Rabbitt, who is working with Hopkins on business outreach amid the pandemic, said seeking a waiver is also about proving a point.

“I’d rather have a waiver get denied, quite frankly, to make the point,” Rabbitt said Tuesday, adding that the county should work with other counties to suggest their own, alternate criteria to the state’s.

In the editorial board meeting, Rabbitt pointed to dire forecasts from the Bay Area’s Metropolitan Transportation Commission showing an economic collapse worse than the Great Depression was on its way.

“The numbers I’m hearing are staggering,” he said.

County officials are expected to bring the waiver request to supervisors for their review at a Monday meeting before engaging in talks with state leaders Tuesday, Goldstein said in an email.

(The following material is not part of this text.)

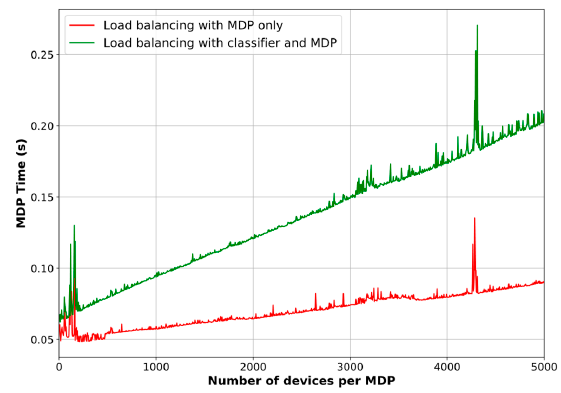
Figure 10. Computational time comparison for the MDPs.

County supervisors stressed they won’t override their health officer, a public health expert with experience at the World Health Organization and the Centers for Disease Control and Prevention. They’ve praised her efforts to guide the county through the pandemic, and cited the mid-March shelter-in-place order as key to allowing the county to even consider reopening at this point.

If things need to close down again, Zane said, Mase has “ultimate authority.”

“Dr. Mase is super smart. But she’s also very teachable,” said Zane, referencing the board’s push to have Mase think about other aspects of health, including the mental health of those sheltering in place. “I think what we’re asking for is really fair given how stringent the criteria is and how difficult it is to meet.”

EDITOR’S NOTE: An earlier version of this story misstated the timeline for reopening wine tasting rooms. They are not scheduled to reopen until Stage 3 of the state’s framework.